-- Opening Marker --

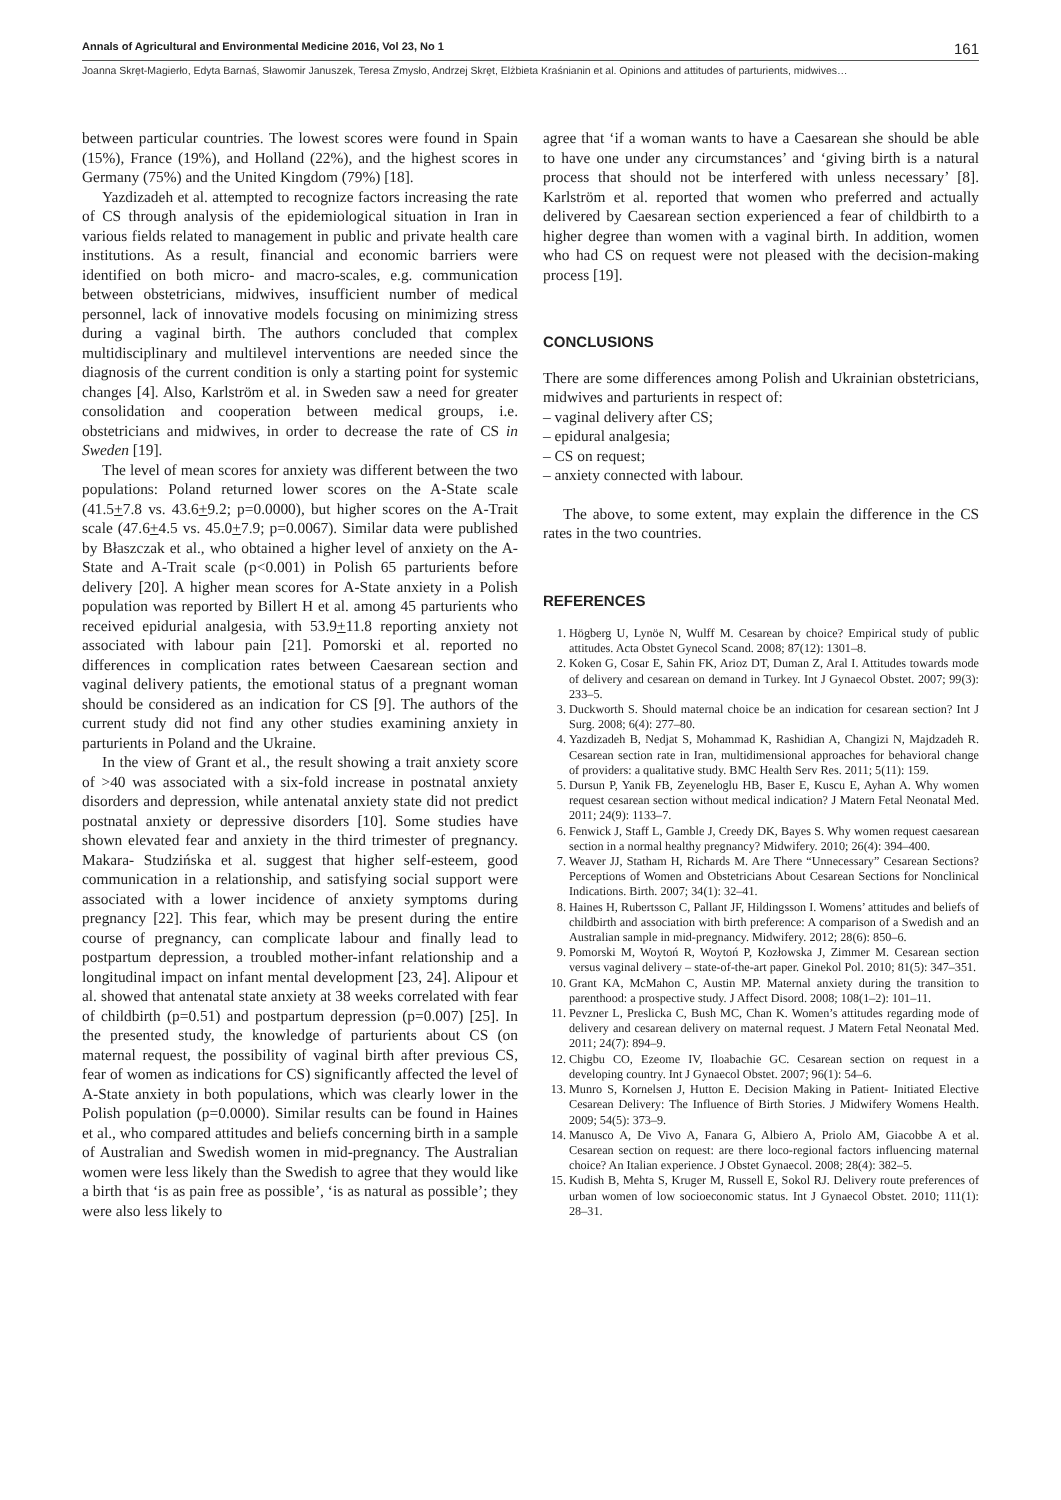Annals of Agricultural and Environmental Medicine 2016, Vol 23, No 1 161
Joanna Skręt-Magierło, Edyta Barnaś, Sławomir Januszek, Teresa Zmysło, Andrzej Skręt, Elżbieta Kraśnianin et al. Opinions and attitudes of parturients, midwives…
between particular countries. The lowest scores were found in Spain (15%), France (19%), and Holland (22%), and the highest scores in Germany (75%) and the United Kingdom (79%) [18].
Yazdizadeh et al. attempted to recognize factors increasing the rate of CS through analysis of the epidemiological situation in Iran in various fields related to management in public and private health care institutions. As a result, financial and economic barriers were identified on both micro- and macro-scales, e.g. communication between obstetricians, midwives, insufficient number of medical personnel, lack of innovative models focusing on minimizing stress during a vaginal birth. The authors concluded that complex multidisciplinary and multilevel interventions are needed since the diagnosis of the current condition is only a starting point for systemic changes [4]. Also, Karlström et al. in Sweden saw a need for greater consolidation and cooperation between medical groups, i.e. obstetricians and midwives, in order to decrease the rate of CS in Sweden [19].
The level of mean scores for anxiety was different between the two populations: Poland returned lower scores on the A-State scale (41.5+7.8 vs. 43.6+9.2; p=0.0000), but higher scores on the A-Trait scale (47.6+4.5 vs. 45.0+7.9; p=0.0067). Similar data were published by Błaszczak et al., who obtained a higher level of anxiety on the A-State and A-Trait scale (p<0.001) in Polish 65 parturients before delivery [20]. A higher mean scores for A-State anxiety in a Polish population was reported by Billert H et al. among 45 parturients who received epidurial analgesia, with 53.9+11.8 reporting anxiety not associated with labour pain [21]. Pomorski et al. reported no differences in complication rates between Caesarean section and vaginal delivery patients, the emotional status of a pregnant woman should be considered as an indication for CS [9]. The authors of the current study did not find any other studies examining anxiety in parturients in Poland and the Ukraine.
In the view of Grant et al., the result showing a trait anxiety score of >40 was associated with a six-fold increase in postnatal anxiety disorders and depression, while antenatal anxiety state did not predict postnatal anxiety or depressive disorders [10]. Some studies have shown elevated fear and anxiety in the third trimester of pregnancy. Makara- Studzińska et al. suggest that higher self-esteem, good communication in a relationship, and satisfying social support were associated with a lower incidence of anxiety symptoms during pregnancy [22]. This fear, which may be present during the entire course of pregnancy, can complicate labour and finally lead to postpartum depression, a troubled mother-infant relationship and a longitudinal impact on infant mental development [23, 24]. Alipour et al. showed that antenatal state anxiety at 38 weeks correlated with fear of childbirth (p=0.51) and postpartum depression (p=0.007) [25]. In the presented study, the knowledge of parturients about CS (on maternal request, the possibility of vaginal birth after previous CS, fear of women as indications for CS) significantly affected the level of A-State anxiety in both populations, which was clearly lower in the Polish population (p=0.0000). Similar results can be found in Haines et al., who compared attitudes and beliefs concerning birth in a sample of Australian and Swedish women in mid-pregnancy. The Australian women were less likely than the Swedish to agree that they would like a birth that ‘is as pain free as possible’, ‘is as natural as possible’; they were also less likely to
agree that ‘if a woman wants to have a Caesarean she should be able to have one under any circumstances’ and ‘giving birth is a natural process that should not be interfered with unless necessary’ [8]. Karlström et al. reported that women who preferred and actually delivered by Caesarean section experienced a fear of childbirth to a higher degree than women with a vaginal birth. In addition, women who had CS on request were not pleased with the decision-making process [19].
CONCLUSIONS
There are some differences among Polish and Ukrainian obstetricians, midwives and parturients in respect of:
– vaginal delivery after CS;
– epidural analgesia;
– CS on request;
– anxiety connected with labour.
The above, to some extent, may explain the difference in the CS rates in the two countries.
REFERENCES
1. Högberg U, Lynöe N, Wulff M. Cesarean by choice? Empirical study of public attitudes. Acta Obstet Gynecol Scand. 2008; 87(12): 1301–8.
2. Koken G, Cosar E, Sahin FK, Arioz DT, Duman Z, Aral I. Attitudes towards mode of delivery and cesarean on demand in Turkey. Int J Gynaecol Obstet. 2007; 99(3): 233–5.
3. Duckworth S. Should maternal choice be an indication for cesarean section? Int J Surg. 2008; 6(4): 277–80.
4. Yazdizadeh B, Nedjat S, Mohammad K, Rashidian A, Changizi N, Majdzadeh R. Cesarean section rate in Iran, multidimensional approaches for behavioral change of providers: a qualitative study. BMC Health Serv Res. 2011; 5(11): 159.
5. Dursun P, Yanik FB, Zeyeneloglu HB, Baser E, Kuscu E, Ayhan A. Why women request cesarean section without medical indication? J Matern Fetal Neonatal Med. 2011; 24(9): 1133–7.
6. Fenwick J, Staff L, Gamble J, Creedy DK, Bayes S. Why women request caesarean section in a normal healthy pregnancy? Midwifery. 2010; 26(4): 394–400.
7. Weaver JJ, Statham H, Richards M. Are There “Unnecessary” Cesarean Sections? Perceptions of Women and Obstetricians About Cesarean Sections for Nonclinical Indications. Birth. 2007; 34(1): 32–41.
8. Haines H, Rubertsson C, Pallant JF, Hildingsson I. Womens’ attitudes and beliefs of childbirth and association with birth preference: A comparison of a Swedish and an Australian sample in mid-pregnancy. Midwifery. 2012; 28(6): 850–6.
9. Pomorski M, Woytoń R, Woytoń P, Kozłowska J, Zimmer M. Cesarean section versus vaginal delivery – state-of-the-art paper. Ginekol Pol. 2010; 81(5): 347–351.
10. Grant KA, McMahon C, Austin MP. Maternal anxiety during the transition to parenthood: a prospective study. J Affect Disord. 2008; 108(1–2): 101–11.
11. Pevzner L, Preslicka C, Bush MC, Chan K. Women’s attitudes regarding mode of delivery and cesarean delivery on maternal request. J Matern Fetal Neonatal Med. 2011; 24(7): 894–9.
12. Chigbu CO, Ezeome IV, Iloabachie GC. Cesarean section on request in a developing country. Int J Gynaecol Obstet. 2007; 96(1): 54–6.
13. Munro S, Kornelsen J, Hutton E. Decision Making in Patient- Initiated Elective Cesarean Delivery: The Influence of Birth Stories. J Midwifery Womens Health. 2009; 54(5): 373–9.
14. Manusco A, De Vivo A, Fanara G, Albiero A, Priolo AM, Giacobbe A et al. Cesarean section on request: are there loco-regional factors influencing maternal choice? An Italian experience. J Obstet Gynaecol. 2008; 28(4): 382–5.
15. Kudish B, Mehta S, Kruger M, Russell E, Sokol RJ. Delivery route preferences of urban women of low socioeconomic status. Int J Gynaecol Obstet. 2010; 111(1): 28–31.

-- Closing Marker --

What needs to be done. One number is the whole answer: how many lines in the records contain "Midwifery".

Expected answer. 3